■ STORED DATA ■
--------------------------------
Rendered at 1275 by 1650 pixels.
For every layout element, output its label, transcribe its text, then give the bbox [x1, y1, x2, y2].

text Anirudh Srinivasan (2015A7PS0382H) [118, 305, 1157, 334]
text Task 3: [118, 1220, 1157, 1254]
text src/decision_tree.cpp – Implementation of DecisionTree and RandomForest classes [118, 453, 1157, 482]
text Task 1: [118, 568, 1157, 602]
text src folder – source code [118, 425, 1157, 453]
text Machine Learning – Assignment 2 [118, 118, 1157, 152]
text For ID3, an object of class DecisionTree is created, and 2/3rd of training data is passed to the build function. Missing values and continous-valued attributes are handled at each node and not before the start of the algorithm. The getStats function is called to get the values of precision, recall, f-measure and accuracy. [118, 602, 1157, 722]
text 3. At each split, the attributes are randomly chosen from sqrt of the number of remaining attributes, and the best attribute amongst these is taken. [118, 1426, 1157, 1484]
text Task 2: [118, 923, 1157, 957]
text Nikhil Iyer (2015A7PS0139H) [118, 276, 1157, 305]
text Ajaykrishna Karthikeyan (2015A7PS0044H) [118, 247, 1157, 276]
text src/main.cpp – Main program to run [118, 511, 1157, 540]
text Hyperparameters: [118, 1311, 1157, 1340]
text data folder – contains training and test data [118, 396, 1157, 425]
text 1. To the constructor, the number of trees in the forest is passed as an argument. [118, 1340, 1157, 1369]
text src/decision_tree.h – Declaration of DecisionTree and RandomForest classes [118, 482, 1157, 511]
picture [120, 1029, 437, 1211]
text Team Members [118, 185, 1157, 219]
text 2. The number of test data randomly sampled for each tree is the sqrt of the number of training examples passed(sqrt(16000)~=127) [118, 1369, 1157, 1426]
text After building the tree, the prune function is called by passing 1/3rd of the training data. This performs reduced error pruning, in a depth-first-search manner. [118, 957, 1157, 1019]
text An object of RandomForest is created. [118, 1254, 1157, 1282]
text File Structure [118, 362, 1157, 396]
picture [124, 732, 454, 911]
--------------------------------
■ YOUR OBJECTIVE ■
Rewrite every line of the records above, substituting "ForestEnsemble" for each occurrence of "RandomForest" and leaving everything else unchanged.

■ WORKED SOLUTION ■
Rendered at 1275 by 1650 pixels.
For every layout element, output its label, transcribe its text, then give the bbox [x1, y1, x2, y2].

text Anirudh Srinivasan (2015A7PS0382H) [118, 305, 1157, 334]
text Task 3: [118, 1220, 1157, 1254]
text src/decision_tree.cpp – Implementation of DecisionTree and ForestEnsemble classes [118, 453, 1157, 482]
text Task 1: [118, 568, 1157, 602]
text src folder – source code [118, 425, 1157, 453]
text Machine Learning – Assignment 2 [118, 118, 1157, 152]
text For ID3, an object of class DecisionTree is created, and 2/3rd of training data is passed to the build function. Missing values and continous-valued attributes are handled at each node and not before the start of the algorithm. The getStats function is called to get the values of precision, recall, f-measure and accuracy. [118, 602, 1157, 722]
text 3. At each split, the attributes are randomly chosen from sqrt of the number of remaining attributes, and the best attribute amongst these is taken. [118, 1426, 1157, 1484]
text Task 2: [118, 923, 1157, 957]
text Nikhil Iyer (2015A7PS0139H) [118, 276, 1157, 305]
text Ajaykrishna Karthikeyan (2015A7PS0044H) [118, 247, 1157, 276]
text src/main.cpp – Main program to run [118, 511, 1157, 540]
text Hyperparameters: [118, 1311, 1157, 1340]
text data folder – contains training and test data [118, 396, 1157, 425]
text 1. To the constructor, the number of trees in the forest is passed as an argument. [118, 1340, 1157, 1369]
text src/decision_tree.h – Declaration of DecisionTree and ForestEnsemble classes [118, 482, 1157, 511]
picture [120, 1029, 437, 1211]
text Team Members [118, 185, 1157, 219]
text 2. The number of test data randomly sampled for each tree is the sqrt of the number of training examples passed(sqrt(16000)~=127) [118, 1369, 1157, 1426]
text After building the tree, the prune function is called by passing 1/3rd of the training data. This performs reduced error pruning, in a depth-first-search manner. [118, 957, 1157, 1019]
text An object of ForestEnsemble is created. [118, 1254, 1157, 1282]
text File Structure [118, 362, 1157, 396]
picture [124, 732, 454, 911]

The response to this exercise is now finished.